Using machine learning tools to analyze hundreds of proteins, UT Southwestern researchers have identified a group of biomarkers in blood that could lead to an earlier diagnosis of children with autism spectrum disorder (ASD) and, in turn, more effective therapies sooner.
The identification of nine serum proteins that strongly predict ASD were reported in a study published today by PLOS ONE.
Earlier diagnosis, followed by prompt therapeutic support and intervention, could have a significant impact on the 1 in 59 children diagnosed with autism in the United States. Being able to identify children on the autism spectrum when they are toddlers could make a big difference, says Dwight German, Ph.D., professor of psychiatry at UT Southwestern and senior author of the study.
Currently, the average age of a child diagnosed with ASD in the U.S. is 4 years old. Diagnosis before the age of 4 means that a child is more likely to get effective, evidence-based treatment, such as therapies directed at core ASD symptoms, including inflexible behaviors and the lack of communication or social skills.
Many blood-based biomarker candidates have been investigated, including neurotransmitters, cytokines, and markers of mitochondrial dysfunction, oxidative stress, and impaired methylation. However, given the prevalence of ASD, the use of machine learning to incorporate demographic and clinical data into the analysis could more powerfully examine disease status and symptom severity.
For the study, serum samples from 76 boys with ASD and 78 from typically developing boys, all ages 18 months to 8 years, were examined.
All nine proteins in the biomarker panel were significantly different in boys with ASD compared with typically developing boys. Researchers found that each of the nine serum proteins correlated with symptom severity.
More than 1,100 proteins were examined using the SomaLogic protein analysis platform. A panel of nine proteins was identified as optimal for predicting ASD using three computational methods. The researchers then evaluated the biomarker panel for quality using machine learning methods. Future studies are needed to fully validate the present findings.
“The more significantly affected the child is, the higher or lower than normal the blood biomarker is,” German says. “Ideally, there will be a day when a child is identified using blood biomarkers as being at risk for developing ASD and therapies can be started immediately. That would help the child develop skills to optimize their communication and learning.”
The children in the study were recruited by Laura Hewitson, Ph.D., and Morgan Devlin at The Johnson Center for Child Health & Development, a multidisciplinary treatment center in Austin, Texas, that uses a unique combination of clinical care, research, and education to further the understanding of ASD and related developmental disorders.
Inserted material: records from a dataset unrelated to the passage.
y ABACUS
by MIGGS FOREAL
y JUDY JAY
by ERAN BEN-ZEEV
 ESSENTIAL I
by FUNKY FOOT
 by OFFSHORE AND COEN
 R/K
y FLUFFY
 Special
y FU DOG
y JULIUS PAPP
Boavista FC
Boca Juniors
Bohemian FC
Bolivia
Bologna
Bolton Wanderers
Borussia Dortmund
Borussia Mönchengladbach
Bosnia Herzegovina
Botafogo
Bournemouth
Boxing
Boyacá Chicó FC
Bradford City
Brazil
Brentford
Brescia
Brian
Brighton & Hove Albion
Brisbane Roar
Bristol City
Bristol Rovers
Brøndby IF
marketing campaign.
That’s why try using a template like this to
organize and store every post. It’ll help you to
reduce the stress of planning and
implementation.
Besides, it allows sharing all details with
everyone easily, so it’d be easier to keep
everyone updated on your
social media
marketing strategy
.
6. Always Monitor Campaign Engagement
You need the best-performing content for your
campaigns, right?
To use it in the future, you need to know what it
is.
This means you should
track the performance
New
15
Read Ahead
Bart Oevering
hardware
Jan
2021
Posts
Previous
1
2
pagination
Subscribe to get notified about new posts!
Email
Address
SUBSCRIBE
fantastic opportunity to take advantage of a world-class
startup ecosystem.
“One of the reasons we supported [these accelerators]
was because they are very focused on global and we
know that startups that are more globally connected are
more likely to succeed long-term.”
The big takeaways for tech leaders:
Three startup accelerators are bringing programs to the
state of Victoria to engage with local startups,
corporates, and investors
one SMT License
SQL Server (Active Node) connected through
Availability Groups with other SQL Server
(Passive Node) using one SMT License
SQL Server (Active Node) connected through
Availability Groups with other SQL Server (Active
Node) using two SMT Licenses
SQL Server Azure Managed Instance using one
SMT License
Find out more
Hewitson noted that, “The earlier we can identify children with autism, the more understanding we can gain on ways to provide support and therapies that will improve their quality of life.”
Other researchers who contributed to this project were Jeon Lee, Ph.D., and Jeremy Mathews in the Lyda Hill Department of Bioinformatics at UT Southwestern, and Claire Schutte with The Johnson Center.
The study was funded by a grant to Hewitson from the Ted Lindsay Foundation, whose mission is to support research and educational programs focusing on the cause and management of ASD.